**What is expected**
Recast every line of the listing below as a Markdown table with the columns "Row" and "Line text", numbering the rows and leaving out blank lines.

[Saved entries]
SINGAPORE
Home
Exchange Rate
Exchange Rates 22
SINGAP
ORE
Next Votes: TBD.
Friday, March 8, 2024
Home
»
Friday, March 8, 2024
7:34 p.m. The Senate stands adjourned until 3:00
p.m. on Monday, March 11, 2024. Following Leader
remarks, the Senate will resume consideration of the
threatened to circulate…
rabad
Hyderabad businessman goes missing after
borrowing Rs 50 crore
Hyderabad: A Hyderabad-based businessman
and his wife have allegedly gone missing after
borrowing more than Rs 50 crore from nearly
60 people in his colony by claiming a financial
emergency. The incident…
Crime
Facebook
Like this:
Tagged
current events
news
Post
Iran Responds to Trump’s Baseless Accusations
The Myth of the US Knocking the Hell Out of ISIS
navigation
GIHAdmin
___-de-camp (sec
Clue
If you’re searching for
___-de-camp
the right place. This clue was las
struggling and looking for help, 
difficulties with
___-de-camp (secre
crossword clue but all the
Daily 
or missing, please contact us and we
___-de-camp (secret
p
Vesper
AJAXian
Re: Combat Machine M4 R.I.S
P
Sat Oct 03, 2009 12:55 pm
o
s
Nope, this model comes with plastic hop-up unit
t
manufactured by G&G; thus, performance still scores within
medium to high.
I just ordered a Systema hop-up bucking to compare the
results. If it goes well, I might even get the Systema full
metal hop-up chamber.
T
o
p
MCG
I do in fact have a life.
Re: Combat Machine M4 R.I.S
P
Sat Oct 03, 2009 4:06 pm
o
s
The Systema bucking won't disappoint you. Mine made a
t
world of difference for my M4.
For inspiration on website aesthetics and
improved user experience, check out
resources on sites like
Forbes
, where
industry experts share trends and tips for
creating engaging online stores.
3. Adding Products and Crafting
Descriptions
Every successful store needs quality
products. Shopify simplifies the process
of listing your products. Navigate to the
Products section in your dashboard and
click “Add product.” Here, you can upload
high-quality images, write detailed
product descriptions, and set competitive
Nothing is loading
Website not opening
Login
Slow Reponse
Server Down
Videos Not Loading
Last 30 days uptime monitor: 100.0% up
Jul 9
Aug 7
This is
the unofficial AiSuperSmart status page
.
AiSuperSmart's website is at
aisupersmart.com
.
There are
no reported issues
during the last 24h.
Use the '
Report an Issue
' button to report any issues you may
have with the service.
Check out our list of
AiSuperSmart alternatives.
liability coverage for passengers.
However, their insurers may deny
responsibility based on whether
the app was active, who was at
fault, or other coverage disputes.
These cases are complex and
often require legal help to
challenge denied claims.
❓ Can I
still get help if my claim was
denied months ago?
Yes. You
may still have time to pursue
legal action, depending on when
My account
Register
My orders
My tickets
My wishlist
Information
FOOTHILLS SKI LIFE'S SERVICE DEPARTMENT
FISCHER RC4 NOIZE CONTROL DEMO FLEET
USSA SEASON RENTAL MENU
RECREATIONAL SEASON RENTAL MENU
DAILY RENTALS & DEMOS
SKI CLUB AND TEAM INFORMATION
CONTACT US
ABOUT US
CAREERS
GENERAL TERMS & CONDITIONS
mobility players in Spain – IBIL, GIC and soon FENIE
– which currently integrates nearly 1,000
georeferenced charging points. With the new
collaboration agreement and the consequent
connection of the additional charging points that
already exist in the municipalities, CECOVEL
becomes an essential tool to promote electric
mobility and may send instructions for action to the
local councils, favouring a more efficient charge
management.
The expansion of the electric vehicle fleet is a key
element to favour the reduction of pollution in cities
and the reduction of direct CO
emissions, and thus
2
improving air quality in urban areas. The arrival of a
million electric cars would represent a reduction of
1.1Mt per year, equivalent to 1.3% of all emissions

**Solution to this problem**
| Row | Line text |
|---|---|
| 1 | SINGAPORE |
| 2 | Home |
| 3 | Exchange Rate |
| 4 | Exchange Rates 22 |
| 5 | SINGAP |
| 6 | ORE |
| 7 | Next Votes: TBD. |
| 8 | Friday, March 8, 2024 |
| 9 | Home |
| 10 | » |
| 11 | Friday, March 8, 2024 |
| 12 | 7:34 p.m. The Senate stands adjourned until 3:00 |
| 13 | p.m. on Monday, March 11, 2024. Following Leader |
| 14 | remarks, the Senate will resume consideration of the |
| 15 | threatened to circulate… |
| 16 | rabad |
| 17 | Hyderabad businessman goes missing after |
| 18 | borrowing Rs 50 crore |
| 19 | Hyderabad: A Hyderabad-based businessman |
| 20 | and his wife have allegedly gone missing after |
| 21 | borrowing more than Rs 50 crore from nearly |
| 22 | 60 people in his colony by claiming a financial |
| 23 | emergency. The incident… |
| 24 | Crime |
| 25 | Facebook |
| 26 | Like this: |
| 27 | Tagged |
| 28 | current events |
| 29 | news |
| 30 | Post |
| 31 | Iran Responds to Trump’s Baseless Accusations |
| 32 | The Myth of the US Knocking the Hell Out of ISIS |
| 33 | navigation |
| 34 | GIHAdmin |
| 35 | ___-de-camp (sec |
| 36 | Clue |
| 37 | If you’re searching for |
| 38 | ___-de-camp |
| 39 | the right place. This clue was las |
| 40 | struggling and looking for help,  |
| 41 | difficulties with |
| 42 | ___-de-camp (secre |
| 43 | crossword clue but all the |
| 44 | Daily  |
| 45 | or missing, please contact us and we |
| 46 | ___-de-camp (secret |
| 47 | p |
| 48 | Vesper |
| 49 | AJAXian |
| 50 | Re: Combat Machine M4 R.I.S |
| 51 | P |
| 52 | Sat Oct 03, 2009 12:55 pm |
| 53 | o |
| 54 | s |
| 55 | Nope, this model comes with plastic hop-up unit |
| 56 | t |
| 57 | manufactured by G&G; thus, performance still scores within |
| 58 | medium to high. |
| 59 | I just ordered a Systema hop-up bucking to compare the |
| 60 | results. If it goes well, I might even get the Systema full |
| 61 | metal hop-up chamber. |
| 62 | T |
| 63 | o |
| 64 | p |
| 65 | MCG |
| 66 | I do in fact have a life. |
| 67 | Re: Combat Machine M4 R.I.S |
| 68 | P |
| 69 | Sat Oct 03, 2009 4:06 pm |
| 70 | o |
| 71 | s |
| 72 | The Systema bucking won't disappoint you. Mine made a |
| 73 | t |
| 74 | world of difference for my M4. |
| 75 | For inspiration on website aesthetics and |
| 76 | improved user experience, check out |
| 77 | resources on sites like |
| 78 | Forbes |
| 79 | , where |
| 80 | industry experts share trends and tips for |
| 81 | creating engaging online stores. |
| 82 | 3. Adding Products and Crafting |
| 83 | Descriptions |
| 84 | Every successful store needs quality |
| 85 | products. Shopify simplifies the process |
| 86 | of listing your products. Navigate to the |
| 87 | Products section in your dashboard and |
| 88 | click “Add product.” Here, you can upload |
| 89 | high-quality images, write detailed |
| 90 | product descriptions, and set competitive |
| 91 | Nothing is loading |
| 92 | Website not opening |
| 93 | Login |
| 94 | Slow Reponse |
| 95 | Server Down |
| 96 | Videos Not Loading |
| 97 | Last 30 days uptime monitor: 100.0% up |
| 98 | Jul 9 |
| 99 | Aug 7 |
| 100 | This is |
| 101 | the unofficial AiSuperSmart status page |
| 102 | . |
| 103 | AiSuperSmart's website is at |
| 104 | aisupersmart.com |
| 105 | . |
| 106 | There are |
| 107 | no reported issues |
| 108 | during the last 24h. |
| 109 | Use the ' |
| 110 | Report an Issue |
| 111 | ' button to report any issues you may |
| 112 | have with the service. |
| 113 | Check out our list of |
| 114 | AiSuperSmart alternatives. |
| 115 | liability coverage for passengers. |
| 116 | However, their insurers may deny |
| 117 | responsibility based on whether |
| 118 | the app was active, who was at |
| 119 | fault, or other coverage disputes. |
| 120 | These cases are complex and |
| 121 | often require legal help to |
| 122 | challenge denied claims. |
| 123 | ❓ Can I |
| 124 | still get help if my claim was |
| 125 | denied months ago? |
| 126 | Yes. You |
| 127 | may still have time to pursue |
| 128 | legal action, depending on when |
| 129 | My account |
| 130 | Register |
| 131 | My orders |
| 132 | My tickets |
| 133 | My wishlist |
| 134 | Information |
| 135 | FOOTHILLS SKI LIFE'S SERVICE DEPARTMENT |
| 136 | FISCHER RC4 NOIZE CONTROL DEMO FLEET |
| 137 | USSA SEASON RENTAL MENU |
| 138 | RECREATIONAL SEASON RENTAL MENU |
| 139 | DAILY RENTALS & DEMOS |
| 140 | SKI CLUB AND TEAM INFORMATION |
| 141 | CONTACT US |
| 142 | ABOUT US |
| 143 | CAREERS |
| 144 | GENERAL TERMS & CONDITIONS |
| 145 | mobility players in Spain – IBIL, GIC and soon FENIE |
| 146 | – which currently integrates nearly 1,000 |
| 147 | georeferenced charging points. With the new |
| 148 | collaboration agreement and the consequent |
| 149 | connection of the additional charging points that |
| 150 | already exist in the municipalities, CECOVEL |
| 151 | becomes an essential tool to promote electric |
| 152 | mobility and may send instructions for action to the |
| 153 | local councils, favouring a more efficient charge |
| 154 | management. |
| 155 | The expansion of the electric vehicle fleet is a key |
| 156 | element to favour the reduction of pollution in cities |
| 157 | and the reduction of direct CO |
| 158 | emissions, and thus |
| 159 | 2 |
| 160 | improving air quality in urban areas. The arrival of a |
| 161 | million electric cars would represent a reduction of |
| 162 | 1.1Mt per year, equivalent to 1.3% of all emissions |